宁夏革命全甘震动,陕甘总督长庚、陕西巡抚升允赶忙从攻陕前线的清军中,抽调“精锐军”马安良部的帮统马麒率领马步六营,星夜直扑宁夏“剿办”民军起义。西军在宁夏敞刀三日,灾难和杀戮遍布宁夏大地。而此时的马福祥却以为父亲服丧为借口,韬光养晦,避免参与镇压宁夏起义,为以后主政宁夏赢得民心。
在河州服丧观望革命的马福祥,当看清了形势后,从河州兼程抵兰,向长庚泣陈道:“甘肃财政奇穷,川鄂又有援陕消息,一旦军饷匮乏,前途不堪设想。为地方计,应随局势演变,相机而为”,所谓“相机而为”,其意不言自明。[水梓.民初甘肃省临时议会琐议.见:甘肃文史资料选辑(第3辑)]

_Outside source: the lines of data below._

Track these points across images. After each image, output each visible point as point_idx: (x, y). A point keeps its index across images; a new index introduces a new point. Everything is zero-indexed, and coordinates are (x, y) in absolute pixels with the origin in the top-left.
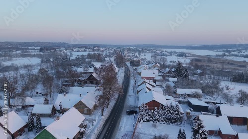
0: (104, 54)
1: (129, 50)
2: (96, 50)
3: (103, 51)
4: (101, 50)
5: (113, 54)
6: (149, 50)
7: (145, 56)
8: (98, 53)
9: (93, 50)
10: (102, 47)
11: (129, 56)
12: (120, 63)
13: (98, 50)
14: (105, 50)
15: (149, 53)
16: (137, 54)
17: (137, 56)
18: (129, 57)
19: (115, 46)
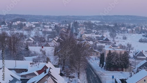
0: (33, 33)
1: (89, 26)
2: (15, 27)
3: (31, 28)
4: (27, 25)
5: (52, 35)
6: (129, 27)
7: (125, 38)
8: (21, 31)
9: (10, 27)
10: (31, 21)
11: (90, 39)
12: (72, 62)
13: (21, 26)
14: (37, 25)
15: (132, 32)
16: (107, 34)
17: (107, 40)
18: (91, 43)
19: (58, 18)
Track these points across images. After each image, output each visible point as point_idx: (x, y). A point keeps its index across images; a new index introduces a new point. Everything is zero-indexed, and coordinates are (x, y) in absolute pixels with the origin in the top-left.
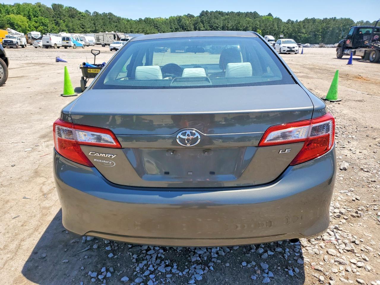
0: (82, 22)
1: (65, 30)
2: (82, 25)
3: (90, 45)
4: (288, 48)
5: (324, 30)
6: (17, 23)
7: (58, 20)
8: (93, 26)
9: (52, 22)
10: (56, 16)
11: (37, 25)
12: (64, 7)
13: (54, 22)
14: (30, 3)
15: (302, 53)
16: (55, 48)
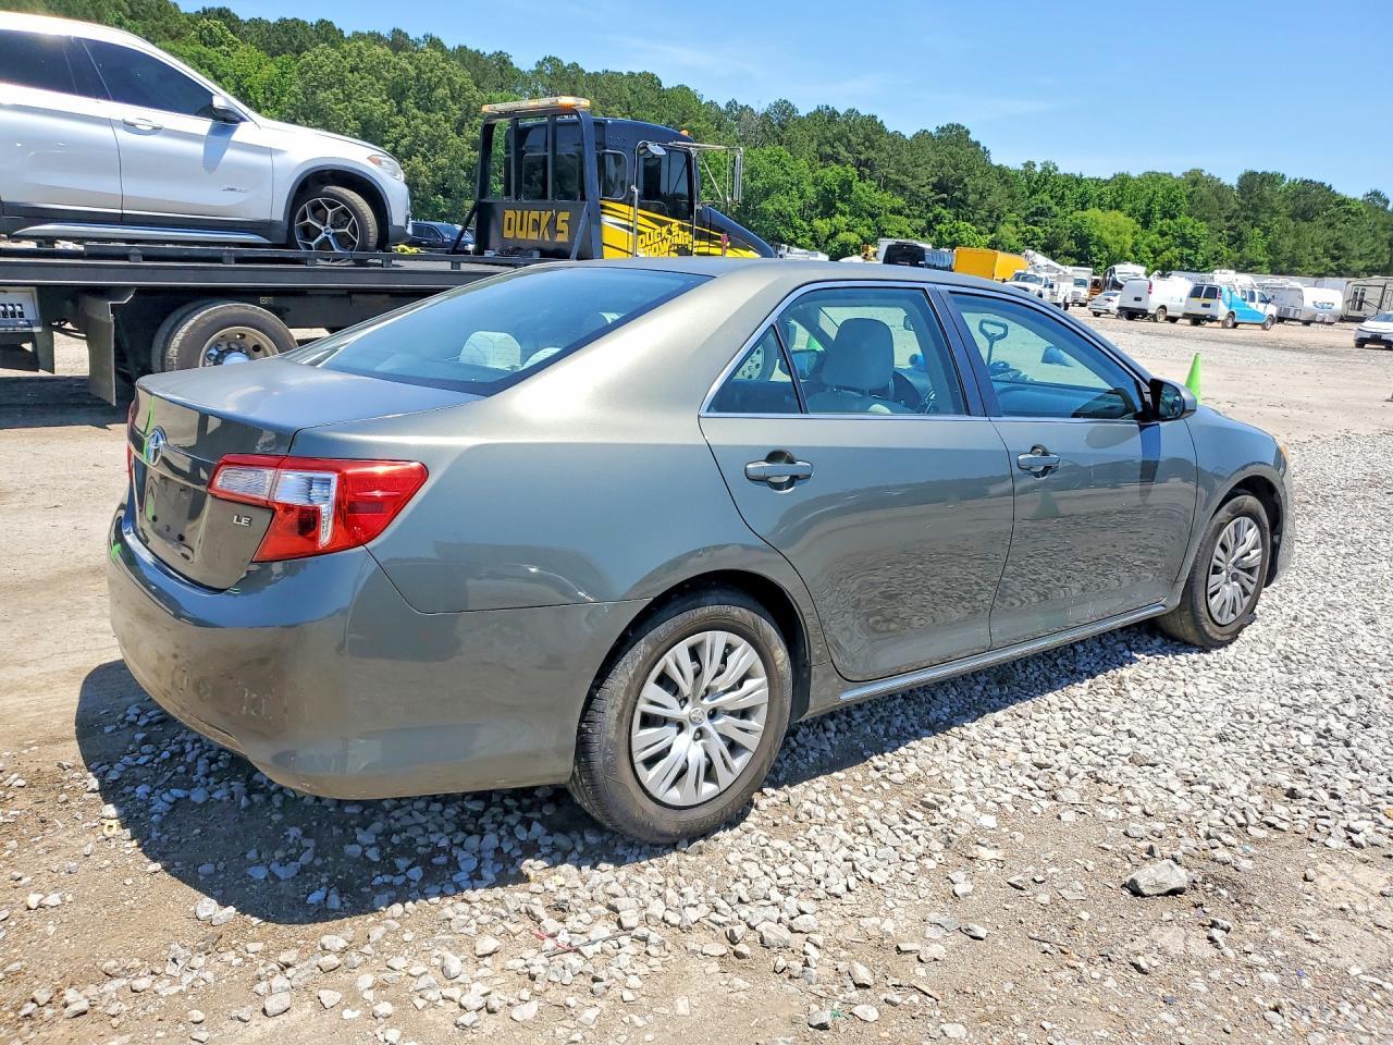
0: (1338, 234)
1: (1261, 264)
2: (1337, 247)
3: (1315, 322)
6: (1100, 238)
7: (1245, 227)
8: (1383, 251)
9: (1220, 234)
10: (1243, 214)
11: (1160, 244)
12: (1287, 181)
13: (1225, 236)
14: (1167, 172)
16: (1156, 321)
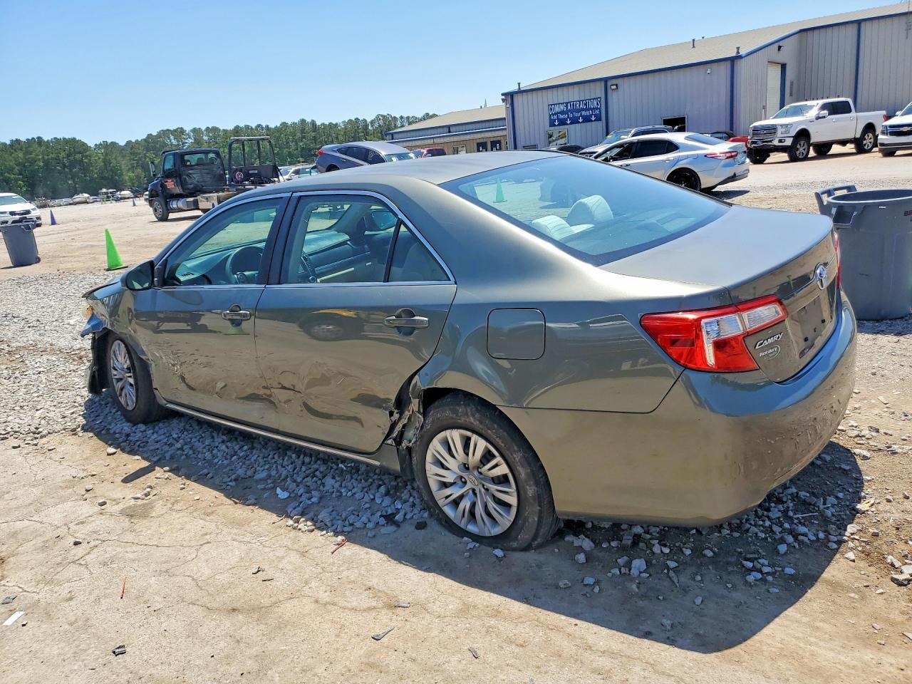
4: (13, 213)
5: (24, 166)
15: (53, 222)
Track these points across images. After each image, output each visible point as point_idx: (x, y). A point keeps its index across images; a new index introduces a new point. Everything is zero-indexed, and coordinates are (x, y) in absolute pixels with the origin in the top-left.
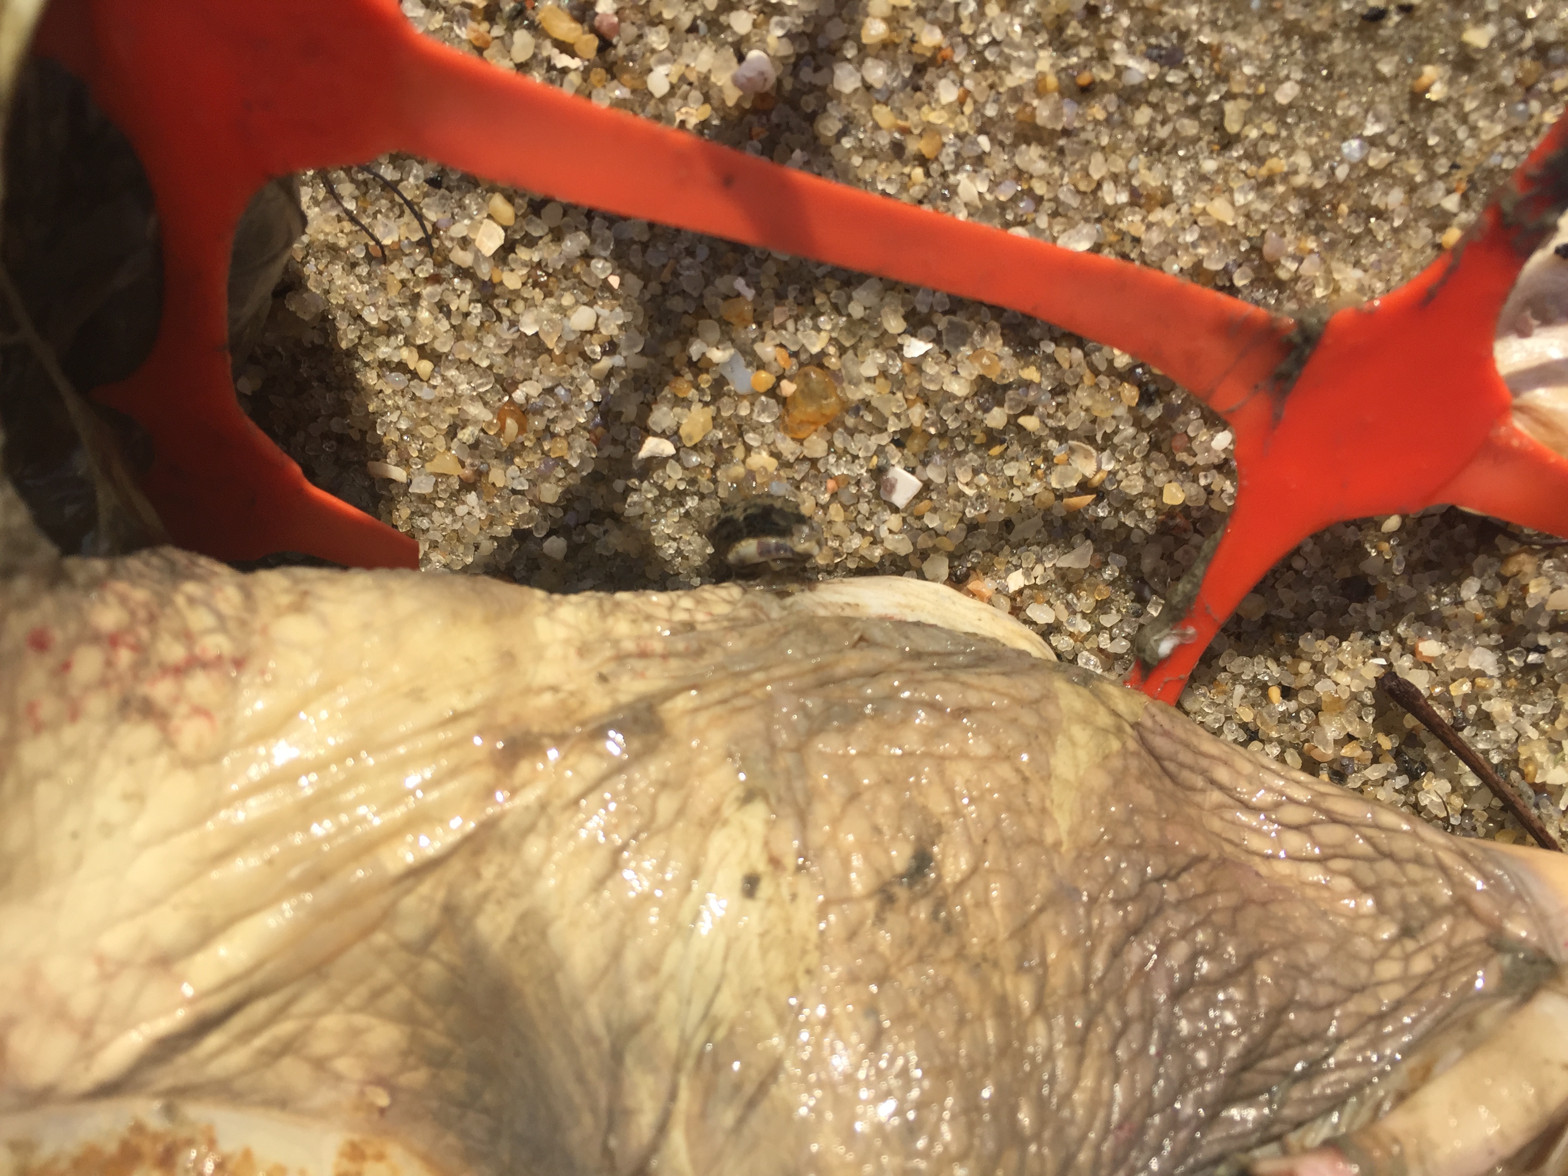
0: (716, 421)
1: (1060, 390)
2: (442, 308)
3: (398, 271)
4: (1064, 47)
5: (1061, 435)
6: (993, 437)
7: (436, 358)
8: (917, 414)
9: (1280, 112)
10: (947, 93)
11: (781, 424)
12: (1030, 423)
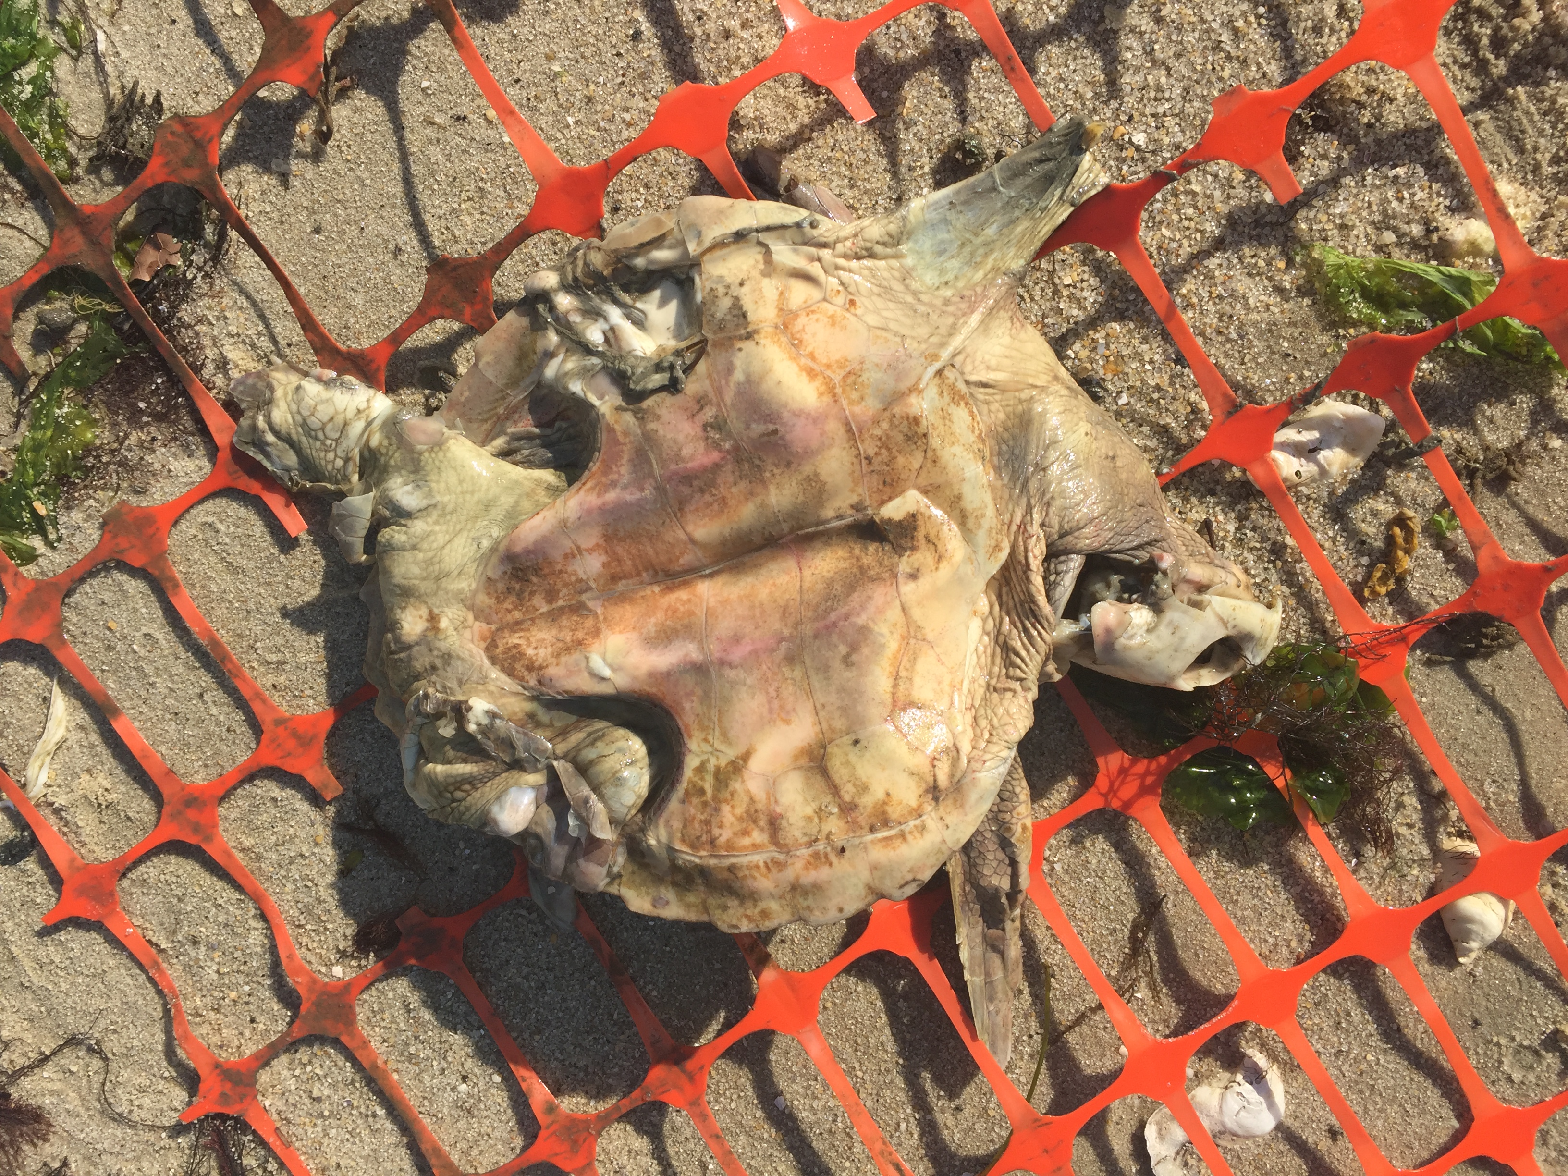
0: (1088, 357)
1: (1174, 398)
2: (1043, 290)
3: (1038, 274)
4: (1220, 320)
5: (1167, 410)
6: (1151, 400)
7: (1032, 299)
8: (1138, 383)
9: (1258, 364)
10: (1190, 314)
11: (1103, 366)
12: (1162, 402)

马福祥因为拥护共和,数次得到袁世凯政府的任命。1912年4月初,被任命为阿尔泰护军使;5月22日,任命为西宁总兵;7月14日,又任以西宁镇总兵兼署西宁办事大臣(旋改青海办事长官),均未到任。8月21日,又任命为宁夏镇总兵,这次任命,马福祥接受了。马福祥在为慈禧太后西行护驾时,审时度势得到当权者的信赖,在与升允的交往中,以师生之称,获得这位陕西巡抚的推荐和重用。而且在辛亥革命之初,他看清清廷的灭亡指日可待,民主共和必将深入人心,便避免参与镇压革命,并且在袁世凯的一系列任命中,斟酌再三,选择了宁夏作为自己发展的地盘,避免了与马安良及马麒争夺地盘。不能不说马福祥个人的才智和谋略是宁马军阀集团崛起的一个重用因素。
四、宁夏地区的社会民情
(一)回族群众对民族自治的追求
明清两代,西北穆斯林对甘宁青地区的经济发展、土地开发贡献巨大,然而穆斯林的地位却十分低下,以致后来成为清政府刻意防范和严厉镇压的对象。自顺治朝米喇印、丁国栋起义后,清政府制定了对回族的防范政策。以至于连正常的宗教活动“主麻”、开斋节等也常常被误以为是“聚众谋反”而招致非议、猜疑乃至冤案。这些高压政策为同治、光绪年间的西北回族起义埋下了种子。广大回族为了争取民族的生存权利,自主管理本民族内部事务的要求一次次在与清政府的斗争中,从起义到追求抚局中体现出来。